(Beginning of SOURCE DATA)

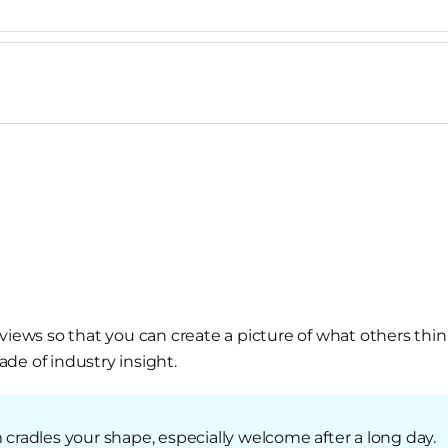
views so that you can create a picture of what others thin
de of industry insight.
radles your shape, especially welcome after a long day.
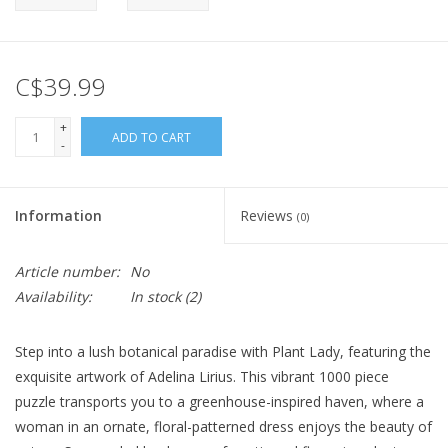
C$39.99
+
ADD TO CART
-
Information
Reviews
(0)
Article number:
No
Availability:
In stock
(2)
Step into a lush botanical paradise with Plant Lady, featuring the
exquisite artwork of Adelina Lirius. This vibrant 1000 piece
puzzle transports you to a greenhouse-inspired haven, where a
woman in an ornate, floral-patterned dress enjoys the beauty of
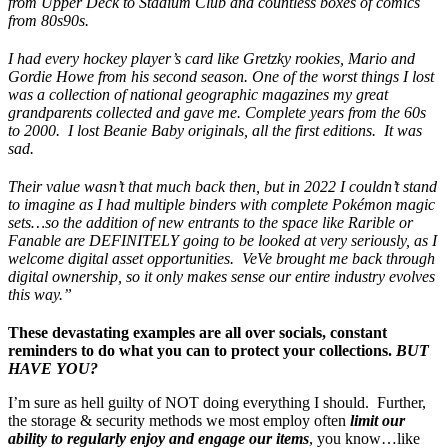
from Upper Deck to Stadium Club and countless boxes of comics
from 80s90s.
I had every hockey player’s card like Gretzky rookies, Mario and
Gordie Howe from his second season. One of the worst things I lost
was a collection of national geographic magazines my great
grandparents collected and gave me. Complete years from the 60s
to 2000. I lost Beanie Baby originals, all the first editions. It was
sad.
Their value wasn’t that much back then, but in 2022 I couldn’t stand
to imagine as I had multiple binders with complete Pokémon magic
sets…so the addition of new entrants to the space like Rarible or
Fanable are DEFINITELY going to be looked at very seriously, as I
welcome digital asset opportunities. VeVe brought me back through
digital ownership, so it only makes sense our entire industry evolves
this way.”
These devastating examples are all over socials, constant
reminders to do what you can to protect your collections.
BUT
HAVE YOU?
I’m sure as hell guilty of NOT doing everything I should. Further,
the storage & security methods we most employ often
limit our
ability to regularly enjoy and engage our items
, you know…like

(End of SOURCE DATA)

## JOB ITEM:
Please turn the listing, from its start through the line containing "radles your shape, especially", into a numbered list, leaving out blank lines and the pictures.

## FINAL ANSWER:
1. views so that you can create a picture of what others thin
2. de of industry insight.
3. radles your shape, especially welcome after a long day.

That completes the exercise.